“E’ come vedere tua figlia che scappa con un fricchettone su una R4 a passare l’estate in Salento”. Tra tutti i commenti e le analisi che abbiamo letto ieri on line, sui giornali e sui social network, questo è decisamente il più divertente, e forse calzante.

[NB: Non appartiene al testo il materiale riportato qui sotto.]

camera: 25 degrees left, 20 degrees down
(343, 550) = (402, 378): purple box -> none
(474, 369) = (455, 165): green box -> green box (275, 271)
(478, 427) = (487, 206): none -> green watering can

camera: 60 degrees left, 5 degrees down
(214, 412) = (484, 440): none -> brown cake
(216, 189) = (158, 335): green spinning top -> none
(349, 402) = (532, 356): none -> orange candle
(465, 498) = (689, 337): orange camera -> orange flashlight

Telecom Italia agli spagnoli (ma anche Air France pronta a salire in Alitalia, e Finmeccanica nel mirino dei coreani) ci consegnano un quadro desolante quanto realistico dello stato di salute del Paese, e del sistema Italia. Nazione depredata e spolpata, oppure allegramente in svendita, fate voi. Quel che è certo è che il Bel Paese è ormai terra da sbarco e conquista, “e almeno impareremo le lingue”, dice un mio spiritoso amico, che al telefono già risponde ‘hola’, anzichè ‘pronto’. E giù risate. Perché diciamocelo, in realtà a noi italiani (nazionale di calcio a parte, ma solo quando vince) dell’orgoglio patrio ci importa una pippa. E’ così da sempre, per ragioni storiche di lungo corso. Ma ancor più oggi, in cui l’identificazione del popolo con la classe dirigente che rappresenta il Paese, politici in primis, è inesistente. Anzi, c’è ostilità aperta, conflittualità, disprezzo.

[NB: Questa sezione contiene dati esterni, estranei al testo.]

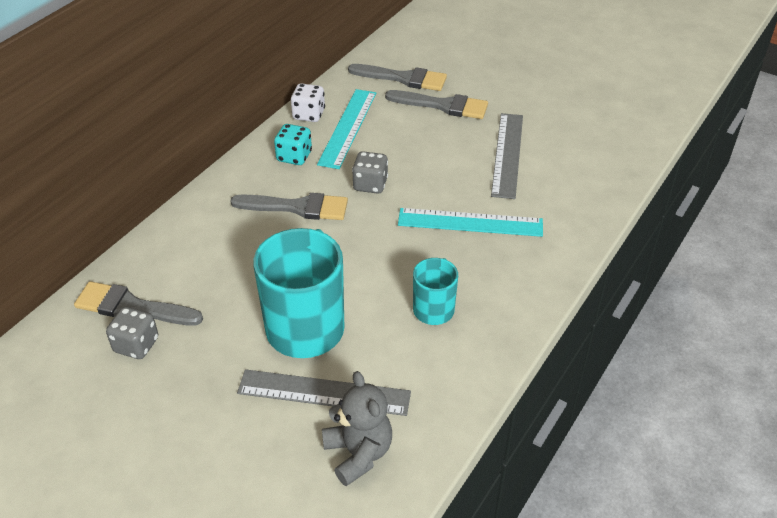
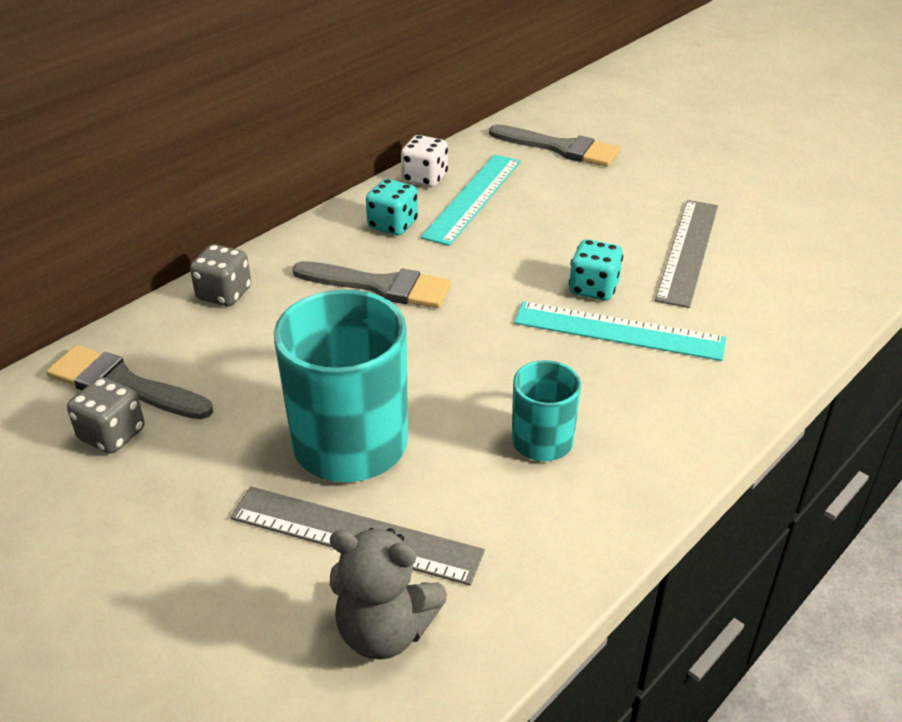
camera: 10 degrees right, 5 degrees down
(358, 453) = (385, 631): grey teddy bear -> grey teddy bear turned 120 degrees clockwise
(370, 184) = (487, 269): grey dice -> grey dice (224, 294)
(443, 105) = (608, 184): grey brush -> none
(447, 192) = (593, 288): none -> turquoise dice

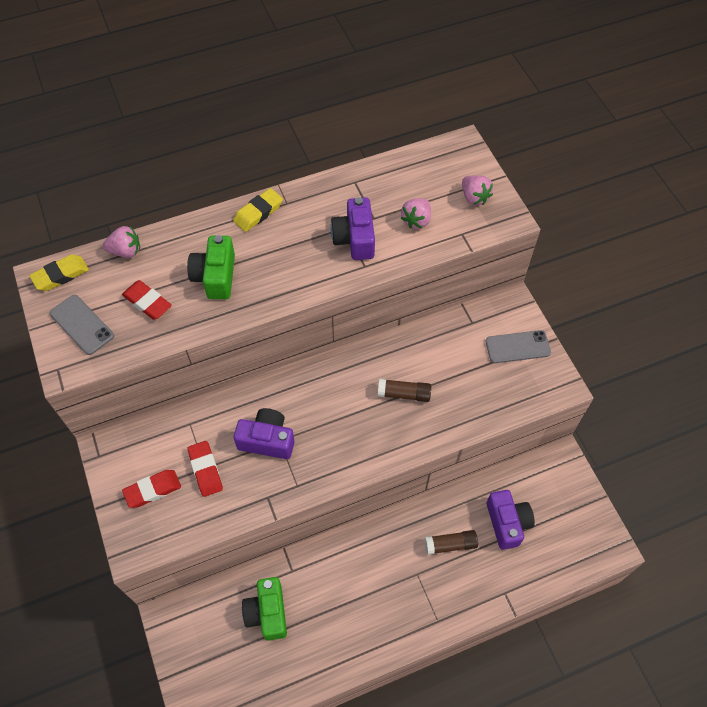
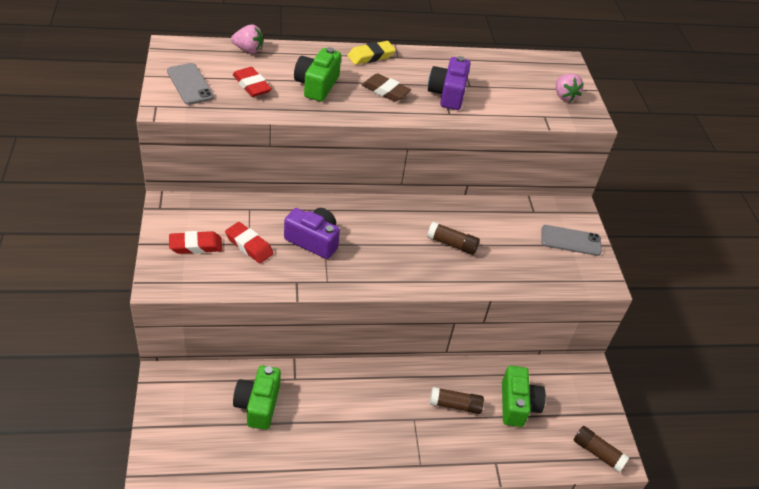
camera: 10 degrees right, 15 degrees down
(61, 275) = (187, 50): yellow eraser -> none
(205, 470) = (249, 245): red eraser -> red eraser turned 45 degrees counterclockwise
(289, 258) = (385, 91): none -> brown eraser
(416, 220) = (507, 97): pink strawberry -> none
(507, 523) = (517, 405): purple camera -> green camera
(593, 548) = (597, 453): none -> brown glue stick

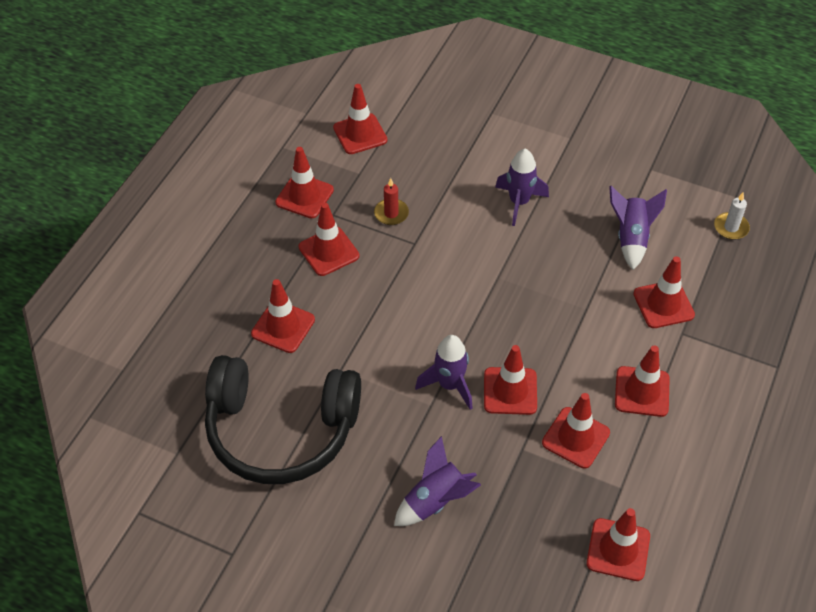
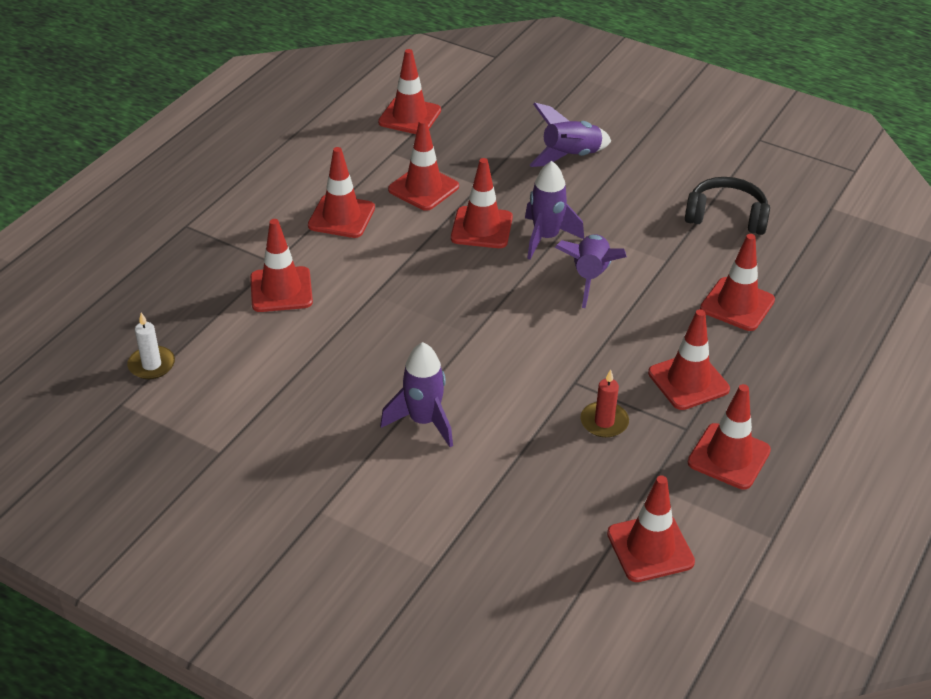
camera: 175 degrees left, 10 degrees down
(281, 430) = (726, 216): black headphones -> black headphones, size x0.52
(631, 238) = (288, 364): purple rocket -> purple rocket (590, 277)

Per cui sono “loro”, è vero, che svendono Telecom, Alitalia, Finmeccanica, e magari domani il Colosseo. Ma del resto quella è sempre stata roba “loro”, quindi a noi che ci cambia? Anzi, magari i nuovi padroni porteranno una ventata di innovazione vera, di trasparenza, di normalità se non addirittura (pura astrazione concettuale per questo Paese) di meritocrazia.
Così pensiamo tutti noi, chi più chi meno. Perchè negarlo?
Certo, l’importante è che, se non altro, i nuovi padroni facciano piazza pulita dei vecchi. Per non finire come nel primo coro dell’Adelchi del Manzoni: “col nuovo signore rimane l’antico, l’un popolo e l’altro sul collo vi sta”. Allegria!